**GOAL OF THE EXERCISE**
The job is to find each line of the records below that includes the word "aktiv" and copy it.

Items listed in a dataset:
┏━━

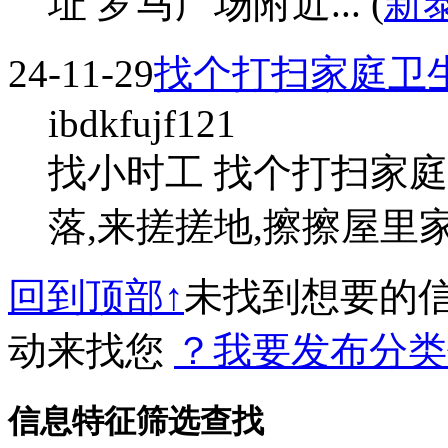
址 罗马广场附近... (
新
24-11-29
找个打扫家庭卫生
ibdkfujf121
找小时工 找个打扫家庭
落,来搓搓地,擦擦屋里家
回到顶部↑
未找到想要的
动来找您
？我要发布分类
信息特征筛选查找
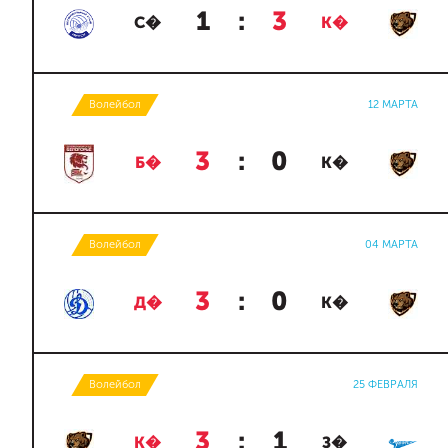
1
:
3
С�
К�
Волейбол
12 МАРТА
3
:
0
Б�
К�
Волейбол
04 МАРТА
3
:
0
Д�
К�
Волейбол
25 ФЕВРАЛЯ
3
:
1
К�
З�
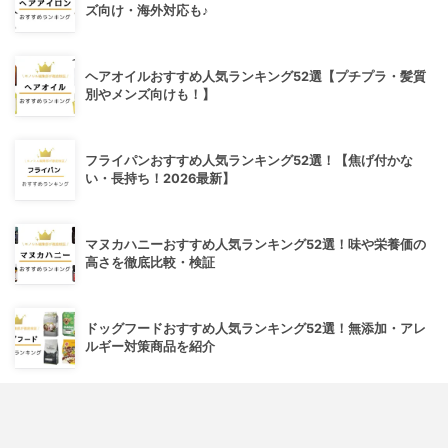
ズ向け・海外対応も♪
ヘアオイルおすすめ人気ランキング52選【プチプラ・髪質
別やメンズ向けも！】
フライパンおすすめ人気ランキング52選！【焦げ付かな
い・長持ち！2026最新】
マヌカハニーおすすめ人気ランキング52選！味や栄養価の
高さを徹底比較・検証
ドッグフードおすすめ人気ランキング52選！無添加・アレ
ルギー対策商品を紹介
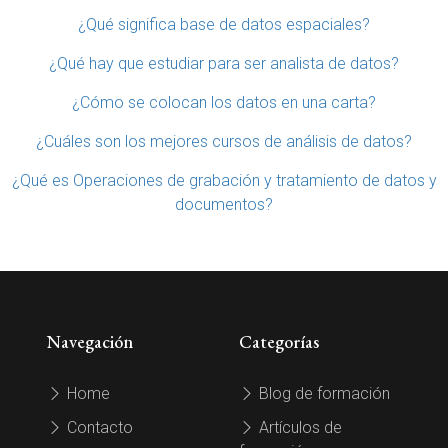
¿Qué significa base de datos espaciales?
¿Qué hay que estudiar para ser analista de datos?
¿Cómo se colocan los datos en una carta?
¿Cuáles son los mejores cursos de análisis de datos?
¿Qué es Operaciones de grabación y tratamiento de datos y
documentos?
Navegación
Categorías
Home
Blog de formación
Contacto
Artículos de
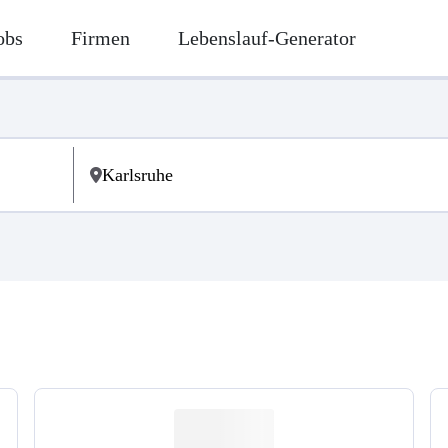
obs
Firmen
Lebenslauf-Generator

┗━━
┏━━

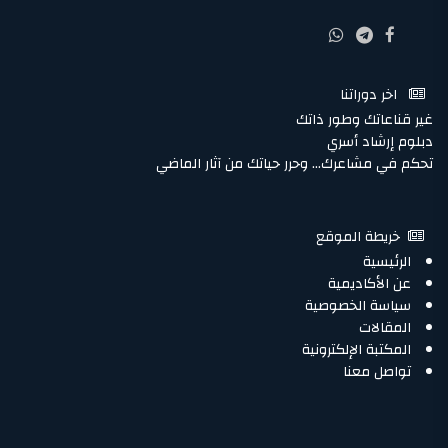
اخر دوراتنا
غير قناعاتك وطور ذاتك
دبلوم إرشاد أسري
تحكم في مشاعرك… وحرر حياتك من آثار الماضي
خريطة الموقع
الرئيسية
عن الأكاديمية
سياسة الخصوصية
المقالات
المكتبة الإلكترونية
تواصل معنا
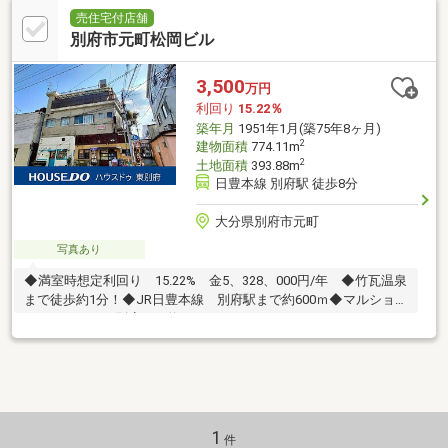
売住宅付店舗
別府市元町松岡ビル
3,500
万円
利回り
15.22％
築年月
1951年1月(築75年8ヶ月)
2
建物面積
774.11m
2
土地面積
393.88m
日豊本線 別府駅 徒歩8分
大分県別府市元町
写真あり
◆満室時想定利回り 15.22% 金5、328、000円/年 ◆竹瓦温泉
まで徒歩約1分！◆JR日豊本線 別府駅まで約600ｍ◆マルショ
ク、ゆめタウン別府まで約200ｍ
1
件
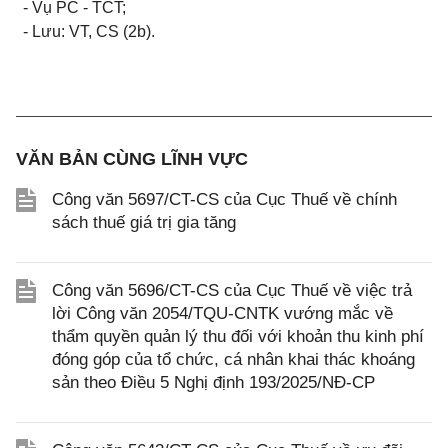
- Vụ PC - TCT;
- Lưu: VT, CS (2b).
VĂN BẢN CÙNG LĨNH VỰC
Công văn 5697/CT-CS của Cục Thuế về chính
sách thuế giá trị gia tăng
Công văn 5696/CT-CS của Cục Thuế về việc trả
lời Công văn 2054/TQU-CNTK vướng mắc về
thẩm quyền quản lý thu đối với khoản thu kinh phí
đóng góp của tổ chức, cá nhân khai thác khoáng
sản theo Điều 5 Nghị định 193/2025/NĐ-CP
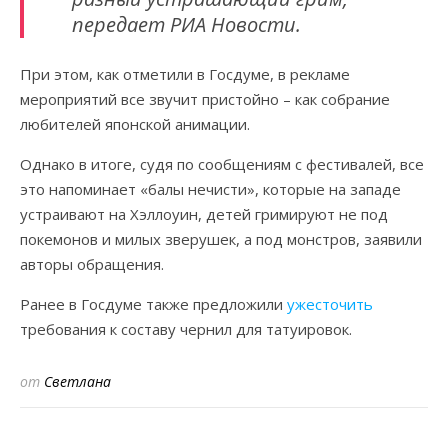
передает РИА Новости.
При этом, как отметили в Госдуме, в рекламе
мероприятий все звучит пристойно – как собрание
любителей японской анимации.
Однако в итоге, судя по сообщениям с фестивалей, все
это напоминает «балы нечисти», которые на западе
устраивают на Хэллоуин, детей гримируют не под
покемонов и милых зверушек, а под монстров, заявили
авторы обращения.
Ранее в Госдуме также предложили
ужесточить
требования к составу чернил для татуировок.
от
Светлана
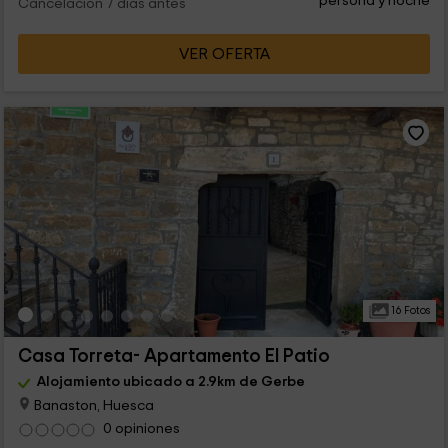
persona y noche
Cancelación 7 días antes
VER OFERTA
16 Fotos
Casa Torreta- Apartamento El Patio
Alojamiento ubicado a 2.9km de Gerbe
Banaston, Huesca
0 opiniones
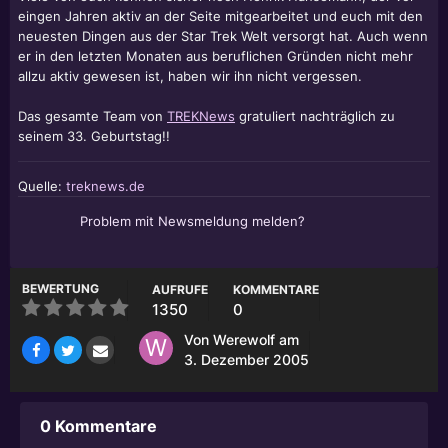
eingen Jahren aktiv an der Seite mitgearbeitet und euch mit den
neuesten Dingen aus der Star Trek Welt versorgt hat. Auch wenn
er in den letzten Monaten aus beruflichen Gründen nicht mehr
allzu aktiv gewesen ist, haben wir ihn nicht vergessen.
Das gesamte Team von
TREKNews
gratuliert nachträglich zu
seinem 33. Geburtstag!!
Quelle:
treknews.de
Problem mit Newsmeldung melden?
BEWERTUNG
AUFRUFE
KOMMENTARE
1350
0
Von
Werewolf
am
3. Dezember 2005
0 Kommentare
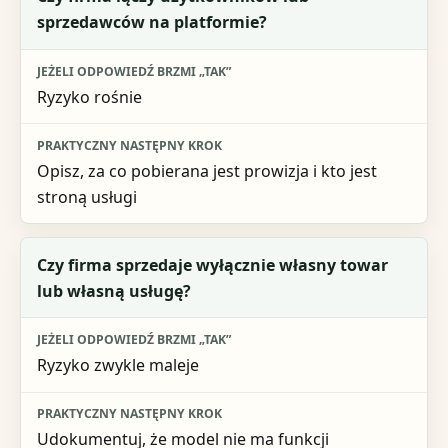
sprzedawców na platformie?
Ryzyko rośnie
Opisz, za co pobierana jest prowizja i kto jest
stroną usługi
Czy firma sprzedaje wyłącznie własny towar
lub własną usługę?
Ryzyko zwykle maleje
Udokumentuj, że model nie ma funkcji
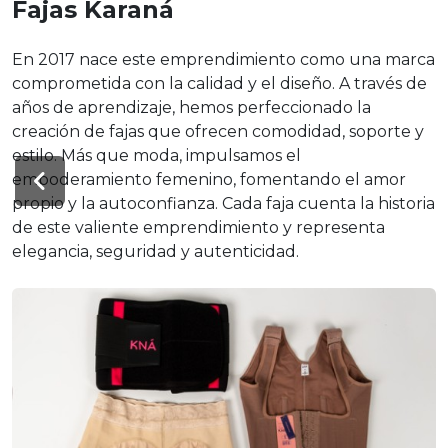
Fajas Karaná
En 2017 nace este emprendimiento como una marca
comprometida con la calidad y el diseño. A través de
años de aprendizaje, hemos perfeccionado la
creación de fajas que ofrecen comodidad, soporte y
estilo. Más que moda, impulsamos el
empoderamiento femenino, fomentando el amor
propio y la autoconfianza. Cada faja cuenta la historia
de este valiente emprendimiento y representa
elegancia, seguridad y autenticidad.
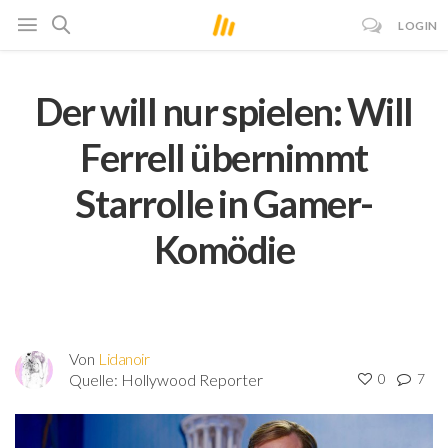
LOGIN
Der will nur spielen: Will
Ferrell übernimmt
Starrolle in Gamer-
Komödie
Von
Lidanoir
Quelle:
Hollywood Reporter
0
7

┗━━
┏━━

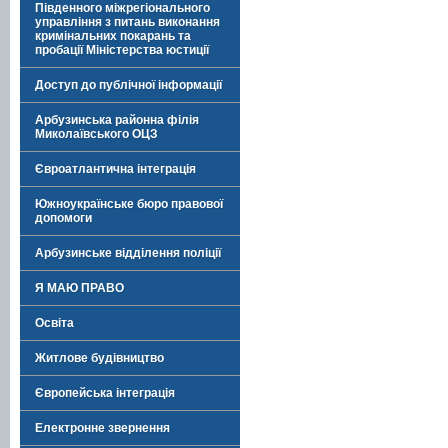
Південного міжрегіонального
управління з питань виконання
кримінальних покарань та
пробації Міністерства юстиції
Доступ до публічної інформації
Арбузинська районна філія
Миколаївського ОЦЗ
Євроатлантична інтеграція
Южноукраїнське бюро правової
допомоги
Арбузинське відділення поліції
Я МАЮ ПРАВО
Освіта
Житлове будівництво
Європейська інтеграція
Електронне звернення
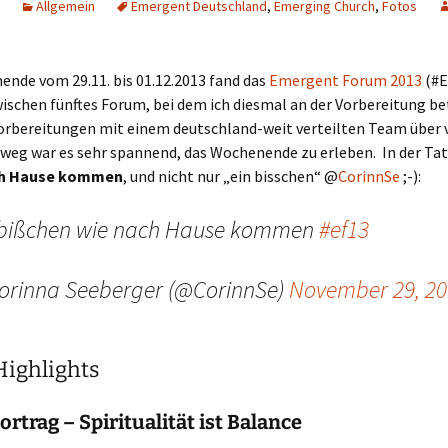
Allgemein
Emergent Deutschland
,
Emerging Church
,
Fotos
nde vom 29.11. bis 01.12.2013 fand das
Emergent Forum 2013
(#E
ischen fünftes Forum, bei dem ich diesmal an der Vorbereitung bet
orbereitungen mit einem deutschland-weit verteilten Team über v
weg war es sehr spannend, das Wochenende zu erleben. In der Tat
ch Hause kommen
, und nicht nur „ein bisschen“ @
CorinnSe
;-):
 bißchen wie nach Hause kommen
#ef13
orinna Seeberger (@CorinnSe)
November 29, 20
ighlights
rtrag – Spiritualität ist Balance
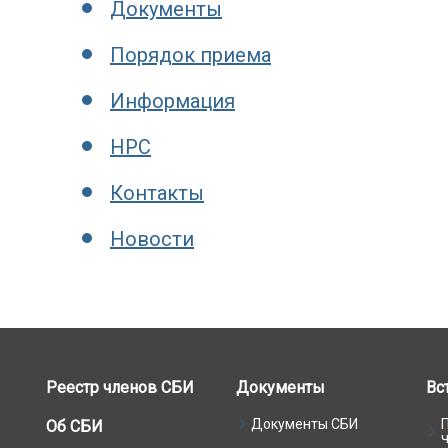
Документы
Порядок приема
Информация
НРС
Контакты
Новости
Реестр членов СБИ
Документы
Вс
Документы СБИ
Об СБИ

┗━━

**SOLUTION TO THIS PROBLEM**
eingen Jahren aktiv an der Seite mitgearbeitet und euch mit den
allzu aktiv gewesen ist, haben wir ihn nicht vergessen.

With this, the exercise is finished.